### WHAT YOU WILL DO
[a] Reproduce a part of the question about the C program srop.c, beginning at the words "My question is" and stopping after the words "(note the brackets)".
[b] In the question about the C program srop.c, which line of code does the writer say is confusing?
[c] Resume the question about the C program srop.c from the point where it stops.

### EXCERPTED TEXT
+ + + +

I came across this piece of code (for the whole program see this page, see the program named “srop.c”).

My question is regarding how func is used in the main method. I have only kept the code which I thought could be related.

It is the line *ret = (int)func +4; that confuses me.

There are three questions I have regarding this:

  1. func(void) is a function, should it not be called with func() (note the brackets)
  2. Accepting that that might be some to me unknown way of calling a function, how can it be casted to an int when it should return void?
  3. I understand that the author doesn’t want to save the frame pointer nor update it (the prologue), as his comment indicates. How is this skipping-two-lines ahead achieved with casting the function to an int and adding four?

.

(gdb) disassemble func
Dump of assembler code for function func:
0x000000000040069b <+0>:     push   %rbp
0x000000000040069c <+1>:     mov    %rsp,%rbp
0x000000000040069f <+4>:     mov    $0xf,%rax
0x00000000004006a6 <+11>:    retq
0x00000000004006a7 <+12>:    pop    %rbp
0x00000000004006a8 <+13>:    retq
End of assembler dump.

Possibly relevant is that when compiled gcc tells me the following:
warning: cast from pointer to integer of different size [-Wpointer-to-int-cast]

Please see below for the code.

void func(void)
{
    asm("mov    $0xf,%raxnt");
    asm("retqnt");
}

int main(void)

+ + + +

### SUPPLIED DATA
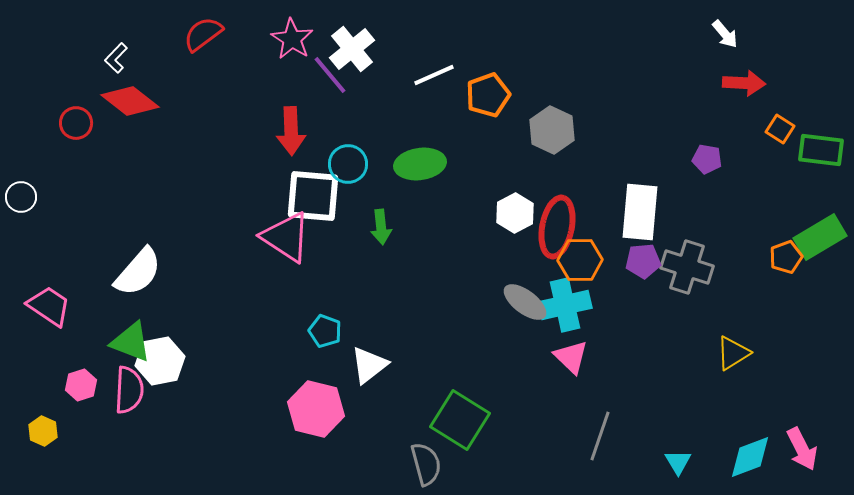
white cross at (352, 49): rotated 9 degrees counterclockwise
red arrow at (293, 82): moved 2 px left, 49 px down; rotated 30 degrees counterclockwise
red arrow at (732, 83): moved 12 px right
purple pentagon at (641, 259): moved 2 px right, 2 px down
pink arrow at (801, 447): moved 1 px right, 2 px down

+ + + +

### RESULTS OF THE EXERCISE
[a]
My question is regarding how func is used in the main method. I have only kept the code which I thought could be related.

It is the line *ret = (int)func +4; that confuses me.

There are three questions I have regarding this:

  1. func(void) is a function, should it not be called with func() (note the brackets)

[b] The line `*ret = (int)func +4;` is the confusing one.

[c]
{
    unsigned long *ret;

    /*...*/

    /* overflowing */
    ret = (unsigned long *)&ret + 2;
    *ret = (int)func +4; //skip gadget's function prologue

    /*...*/

    return 0;
}

[Edit] Following the very helpful advice, here are some further information:

    calling func returns a pointer to the start of the function: 0x400530
    casting this to an int is dangerous (in hex) 400530
    casting this to an int in decimal  4195632
    safe cast to unsigned long 4195632

    size of void pointer:  8
    size of int:  4
    size of unsigned long:  8

[Edit 2:] @cmaster: Could you please point me to some more information regarding how to put the assembler function in a separate file and link to it? The original program will not compile because it doesn’t know what the function prog (when put in the assembler file) is, so it must be added either before or during compilation?

Additionally, the gcc -S when ran on a C file only including the assembly commands seem to add a lot of extra information, could not func(void) be represented by the following assembler code?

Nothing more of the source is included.